-- Assigned task --
When a line below contains the word "down", copy that line.

Stored data:

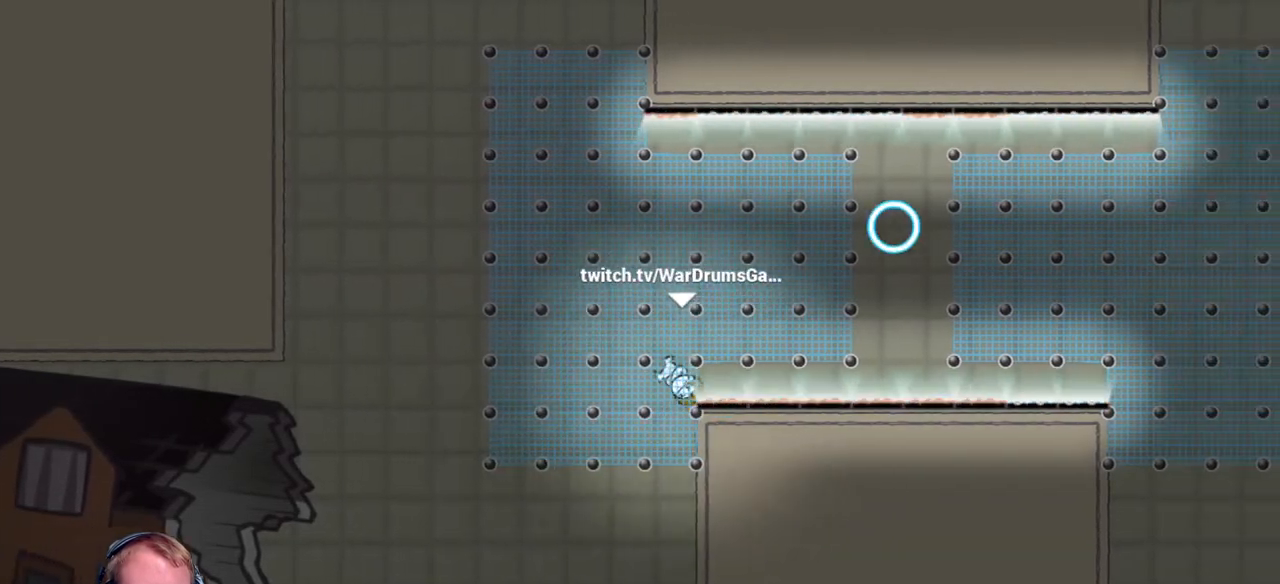
{"keys": [], "mouse": [], "events": [[50, "a", "up"]]}
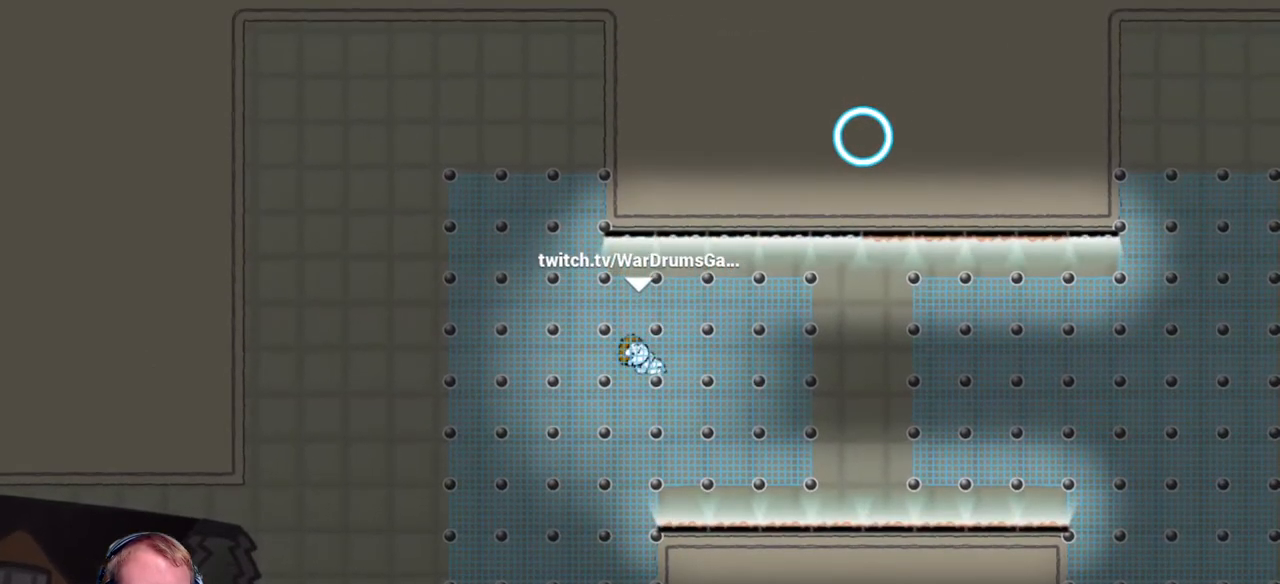
{"keys": ["a"], "mouse": ["left"], "events": [[17, "mouse_left", "down"], [100, "mouse_left", "up"], [150, "a", "down"], [467, "mouse_left", "down"]]}
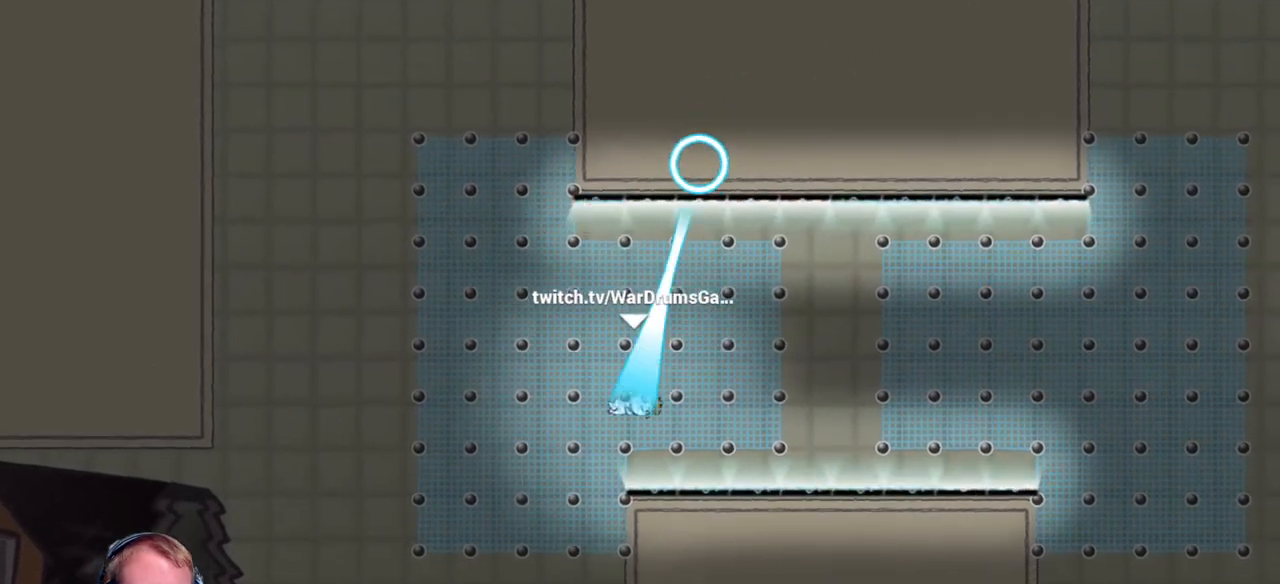
{"keys": ["a"], "mouse": [], "events": [[117, "mouse_left", "up"], [350, "mouse_left", "down"], [500, "mouse_left", "up"]]}
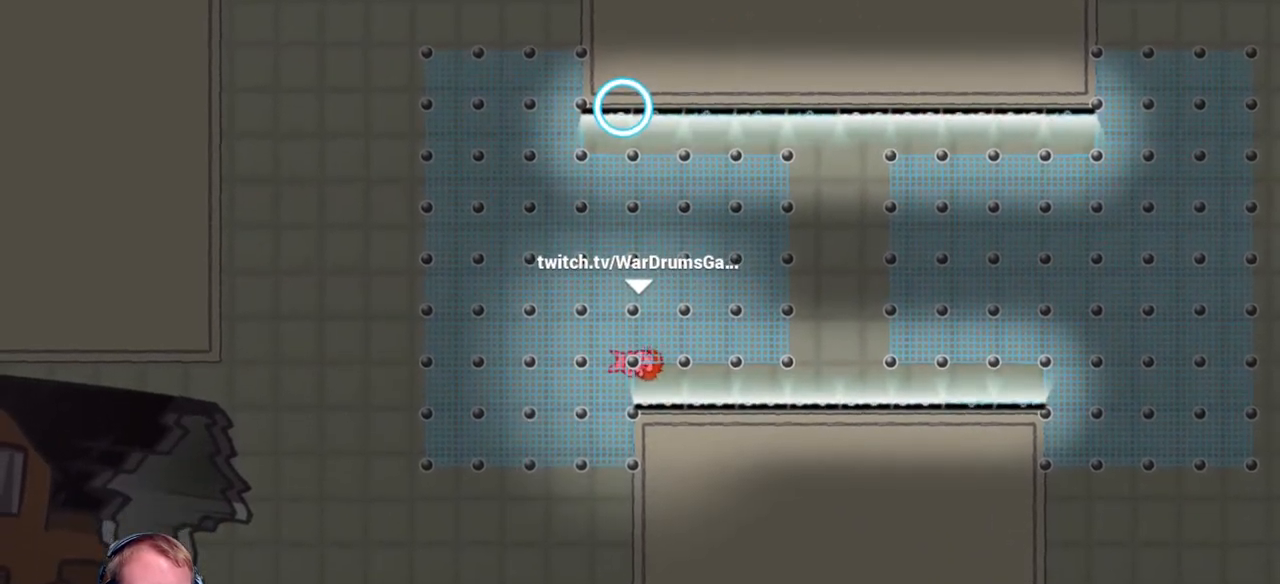
{"keys": [], "mouse": [], "events": [[133, "a", "up"]]}
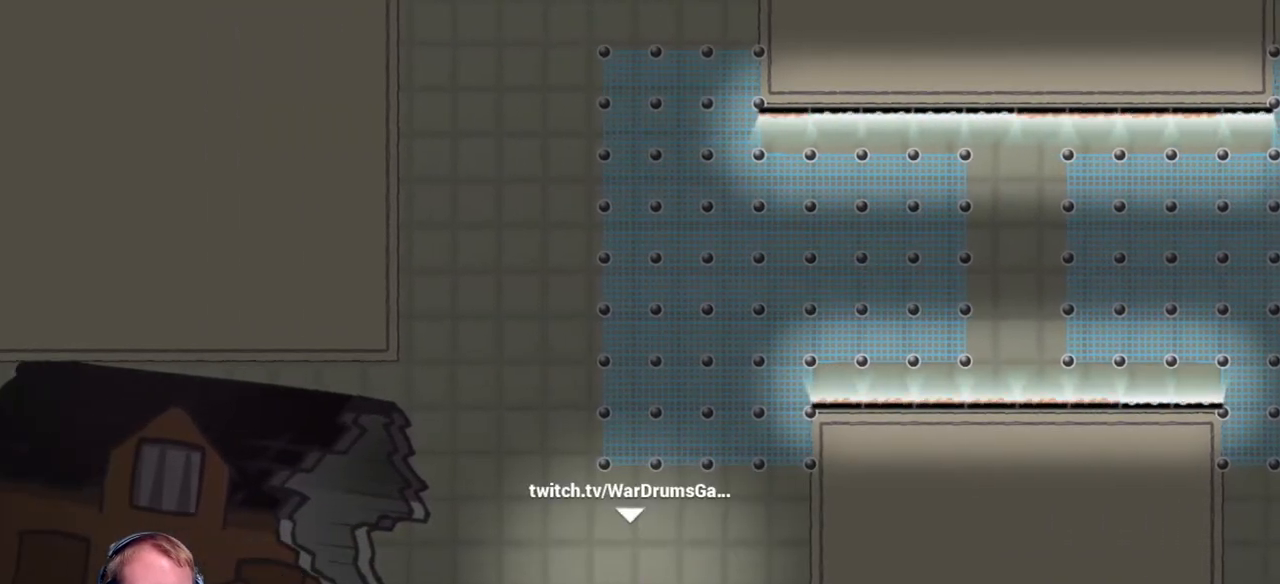
{"keys": [], "mouse": [], "events": []}
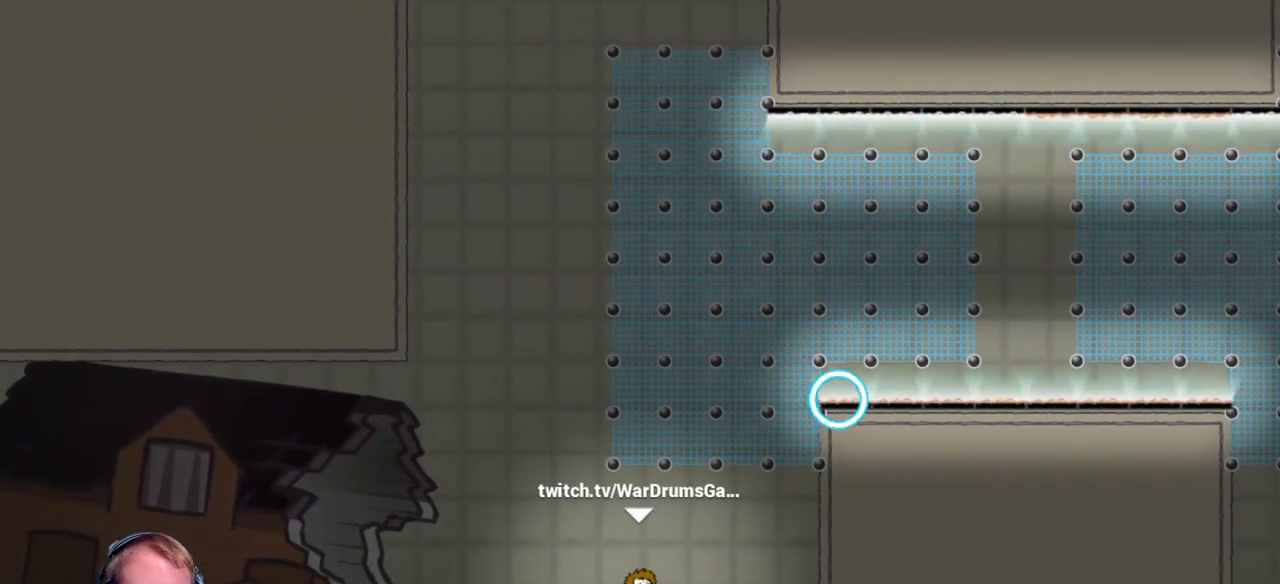
{"keys": [], "mouse": [], "events": []}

-- Result for this task --
{"keys": ["a"], "mouse": ["left"], "events": [[17, "mouse_left", "down"], [100, "mouse_left", "up"], [150, "a", "down"], [467, "mouse_left", "down"]]}
{"keys": ["a"], "mouse": [], "events": [[117, "mouse_left", "up"], [350, "mouse_left", "down"], [500, "mouse_left", "up"]]}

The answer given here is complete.